* What you will do
The answer must be an exact printing of every record below, with the pictures omitted.

* Exercise input
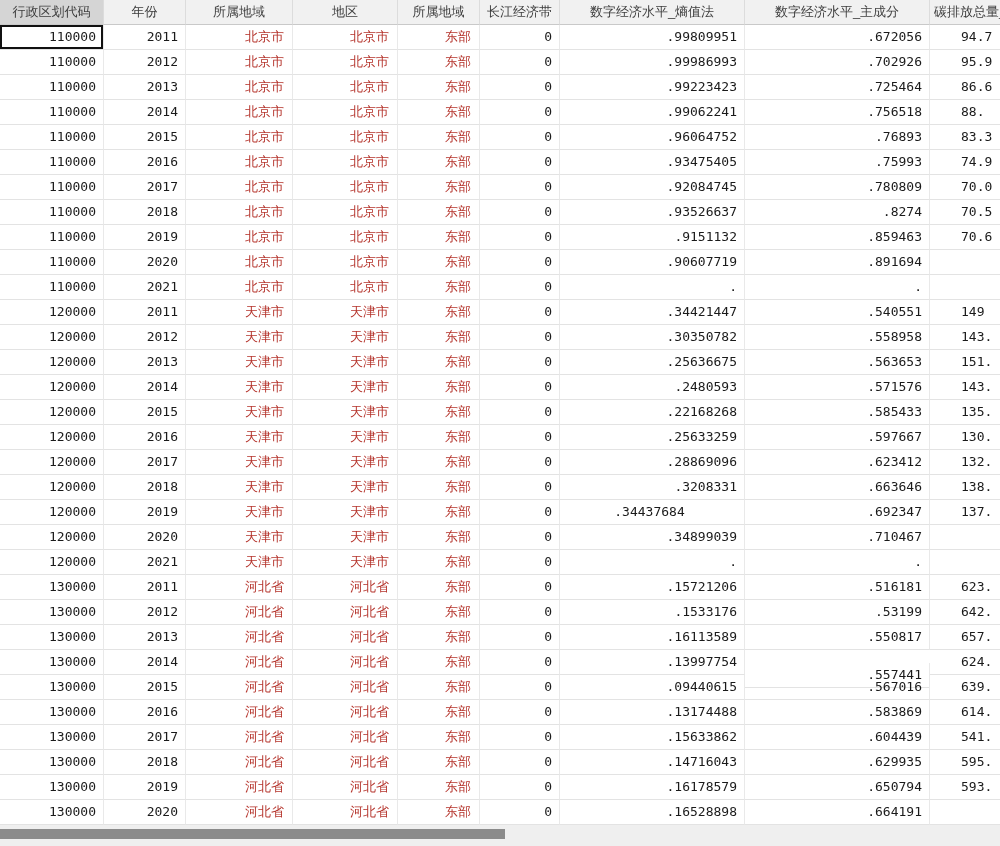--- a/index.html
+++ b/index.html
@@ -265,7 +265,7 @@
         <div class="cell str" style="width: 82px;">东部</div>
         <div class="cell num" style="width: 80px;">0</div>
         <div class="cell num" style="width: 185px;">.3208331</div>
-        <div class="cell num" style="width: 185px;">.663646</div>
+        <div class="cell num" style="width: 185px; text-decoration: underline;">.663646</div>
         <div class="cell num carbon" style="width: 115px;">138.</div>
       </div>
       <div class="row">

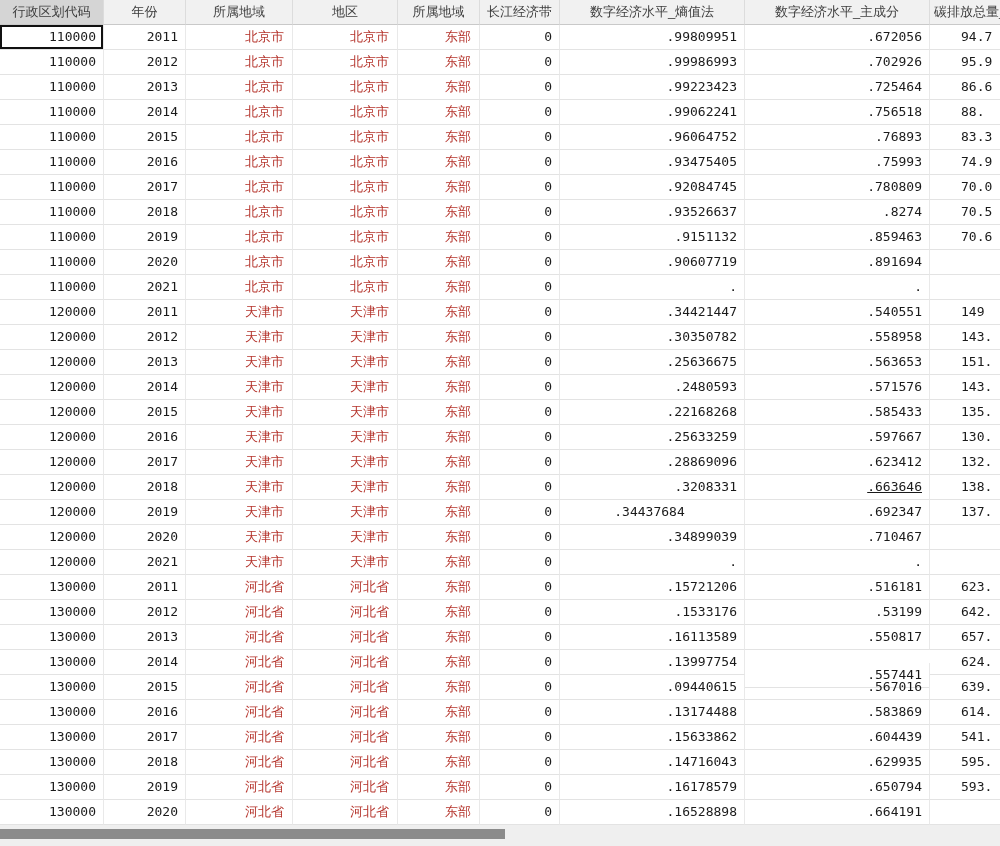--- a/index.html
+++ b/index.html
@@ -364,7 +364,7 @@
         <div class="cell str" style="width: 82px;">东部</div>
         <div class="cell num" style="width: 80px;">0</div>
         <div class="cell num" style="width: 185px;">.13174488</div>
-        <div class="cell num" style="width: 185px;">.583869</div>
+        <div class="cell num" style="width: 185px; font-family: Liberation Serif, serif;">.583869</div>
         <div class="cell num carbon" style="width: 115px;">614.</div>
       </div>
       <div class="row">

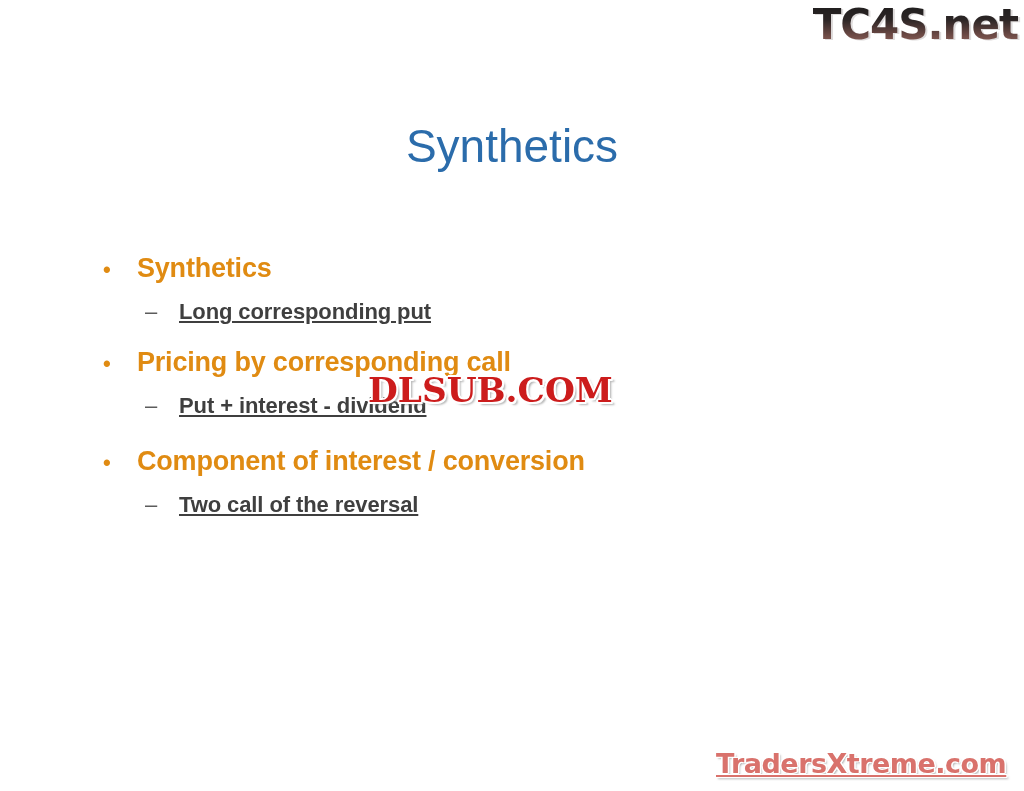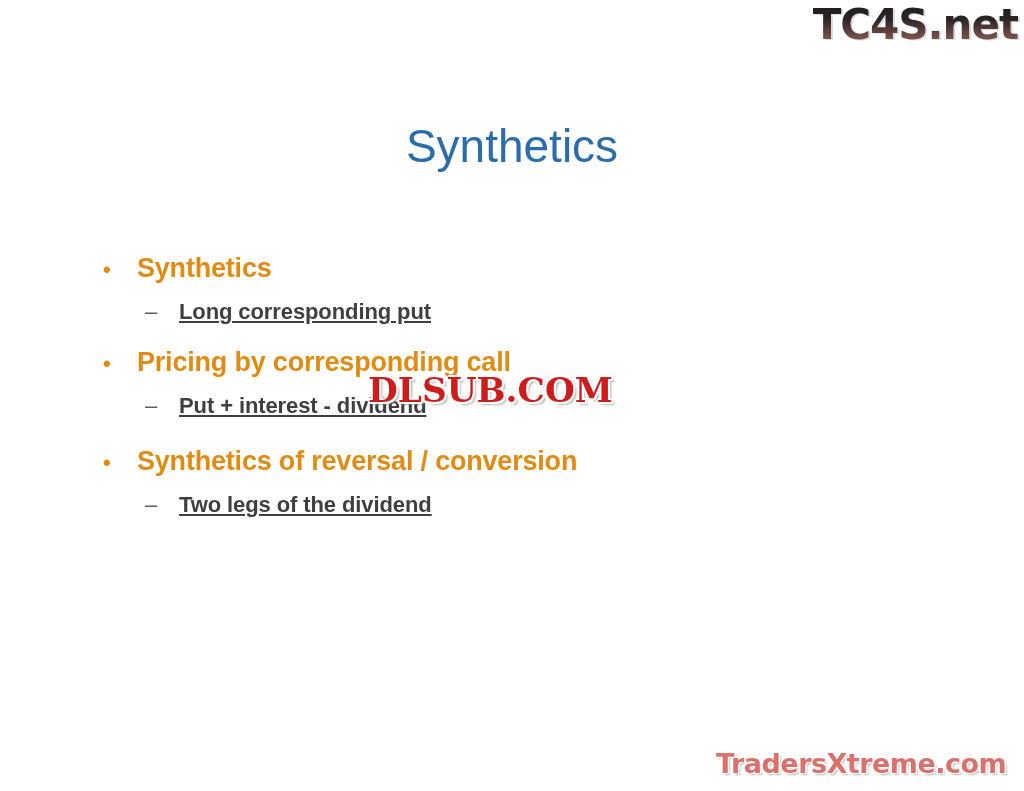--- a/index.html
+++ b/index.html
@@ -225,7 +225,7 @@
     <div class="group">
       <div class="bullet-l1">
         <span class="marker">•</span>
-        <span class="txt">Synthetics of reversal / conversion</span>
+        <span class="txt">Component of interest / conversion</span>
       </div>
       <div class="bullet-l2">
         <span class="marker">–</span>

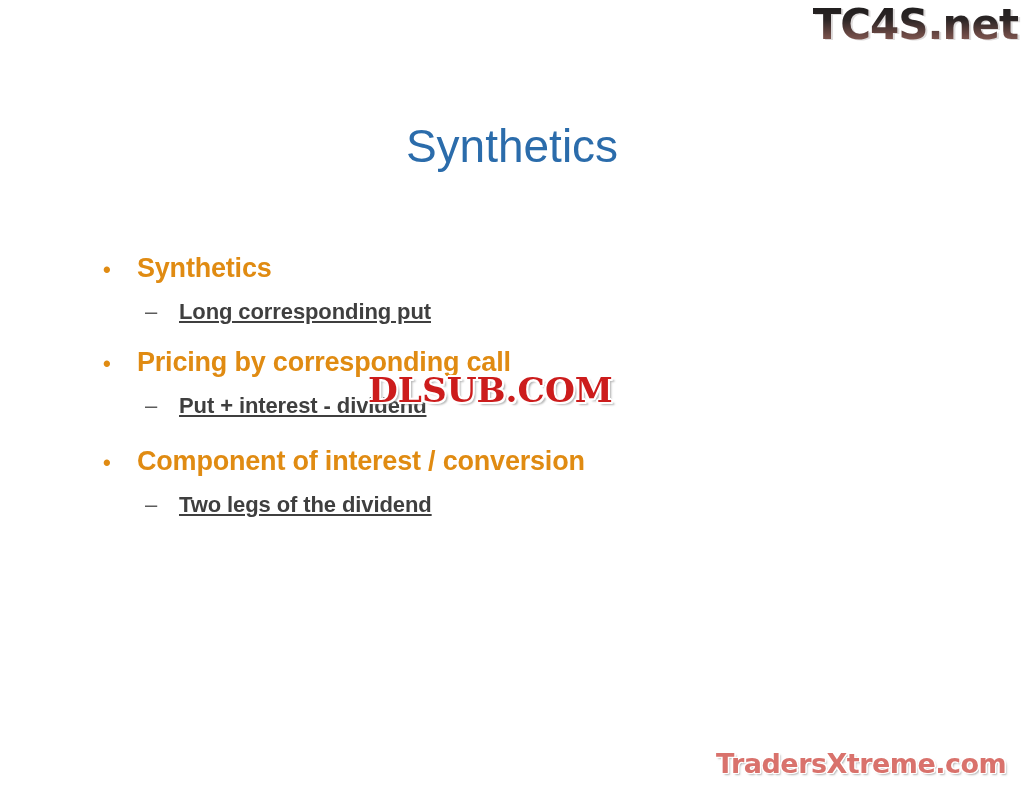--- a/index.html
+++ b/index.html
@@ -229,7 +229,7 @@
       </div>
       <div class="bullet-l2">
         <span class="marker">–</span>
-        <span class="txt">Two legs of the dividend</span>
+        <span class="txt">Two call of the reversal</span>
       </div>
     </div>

* Your solution
--- a/index.html
+++ b/index.html
@@ -265,7 +265,7 @@
         <div class="cell str" style="width: 82px;">东部</div>
         <div class="cell num" style="width: 80px;">0</div>
         <div class="cell num" style="width: 185px;">.3208331</div>
-        <div class="cell num" style="width: 185px;">.663646</div>
+        <div class="cell num" style="width: 185px; text-decoration: underline;">.663646</div>
         <div class="cell num carbon" style="width: 115px;">138.</div>
       </div>
       <div class="row">

--- a/index.html
+++ b/index.html
@@ -364,7 +364,7 @@
         <div class="cell str" style="width: 82px;">东部</div>
         <div class="cell num" style="width: 80px;">0</div>
         <div class="cell num" style="width: 185px;">.13174488</div>
-        <div class="cell num" style="width: 185px;">.583869</div>
+        <div class="cell num" style="width: 185px; font-family: Liberation Serif, serif;">.583869</div>
         <div class="cell num carbon" style="width: 115px;">614.</div>
       </div>
       <div class="row">

--- a/index.html
+++ b/index.html
@@ -225,7 +225,7 @@
     <div class="group">
       <div class="bullet-l1">
         <span class="marker">•</span>
-        <span class="txt">Synthetics of reversal / conversion</span>
+        <span class="txt">Component of interest / conversion</span>
       </div>
       <div class="bullet-l2">
         <span class="marker">–</span>

--- a/index.html
+++ b/index.html
@@ -229,7 +229,7 @@
       </div>
       <div class="bullet-l2">
         <span class="marker">–</span>
-        <span class="txt">Two legs of the dividend</span>
+        <span class="txt">Two call of the reversal</span>
       </div>
     </div>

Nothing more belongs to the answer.